Lister Hill National Center for Biomedical Communications, U.S. National Library of Medicine, Bethesda, MD, USA.
AMIA Annu Symp Proc. 2024 Jan 11;2023:369-378. eCollection 2023.
Search for information is now an integral part of healthcare. Searches are enabled by search engines whose objective is to efficiently retrieve the relevant information for the user query. When it comes to retrieving biomedical text and literature, Essie search engine developed at the National Library of Medicine (NLM) performs exceptionally well. However, Essie is a software system developed for NLM that has ceased development and support. On the other hand, Solr is a popular opensource enterprise search engine used by many of the world's largest internet sites, offering continuous developments and improvements along with the state-of-the-art features. In this paper, we present our approach to porting the key features of Essie and developing custom components to be used in Solr. We demonstrate the effectiveness of the added components on three benchmark biomedical datasets. The custom components may aid the community in improving search methods for biomedical text retrieval.

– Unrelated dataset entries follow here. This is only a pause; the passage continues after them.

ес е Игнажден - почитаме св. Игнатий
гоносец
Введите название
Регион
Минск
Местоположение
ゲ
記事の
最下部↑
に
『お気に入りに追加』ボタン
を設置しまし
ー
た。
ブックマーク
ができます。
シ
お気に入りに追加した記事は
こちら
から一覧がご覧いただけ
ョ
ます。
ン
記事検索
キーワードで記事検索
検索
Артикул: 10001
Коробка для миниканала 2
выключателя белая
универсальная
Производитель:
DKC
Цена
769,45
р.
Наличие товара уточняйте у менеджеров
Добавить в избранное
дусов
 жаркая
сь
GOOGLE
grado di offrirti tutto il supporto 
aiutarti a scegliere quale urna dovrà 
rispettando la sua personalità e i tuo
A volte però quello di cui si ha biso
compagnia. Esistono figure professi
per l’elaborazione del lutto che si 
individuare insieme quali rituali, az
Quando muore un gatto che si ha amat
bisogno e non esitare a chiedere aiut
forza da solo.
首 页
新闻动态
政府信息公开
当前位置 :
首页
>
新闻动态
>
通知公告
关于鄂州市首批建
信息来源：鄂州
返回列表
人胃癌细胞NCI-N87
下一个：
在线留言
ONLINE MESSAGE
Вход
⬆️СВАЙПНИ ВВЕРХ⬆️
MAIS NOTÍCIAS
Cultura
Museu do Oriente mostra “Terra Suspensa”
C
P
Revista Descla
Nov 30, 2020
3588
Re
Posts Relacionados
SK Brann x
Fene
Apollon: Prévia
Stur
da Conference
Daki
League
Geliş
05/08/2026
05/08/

搜索信息现在是医疗保健的一个组成部分。搜索是由搜索引擎实现的,其目标是为用户查询有效地检索相关信息。在检索生物医学文本和文献方面,美国国家医学图书馆(NLM)开发的 Essie 搜索引擎表现得非常出色。然而,Essie 是一个专为 NLM 开发的软件系统,已经停止了开发和支持。另一方面,Solr 是一个流行的开源企业搜索引擎,被许多世界上最大的互联网网站使用,提供持续的发展和改进,以及最先进的功能。在本文中,我们介绍了将 Essie 的关键特性移植到 Solr 并开发自定义组件的方法。我们在三个基准生物医学数据集上展示了添加组件的有效性。这些自定义组件可以帮助社区改进生物医学文本检索的搜索方法。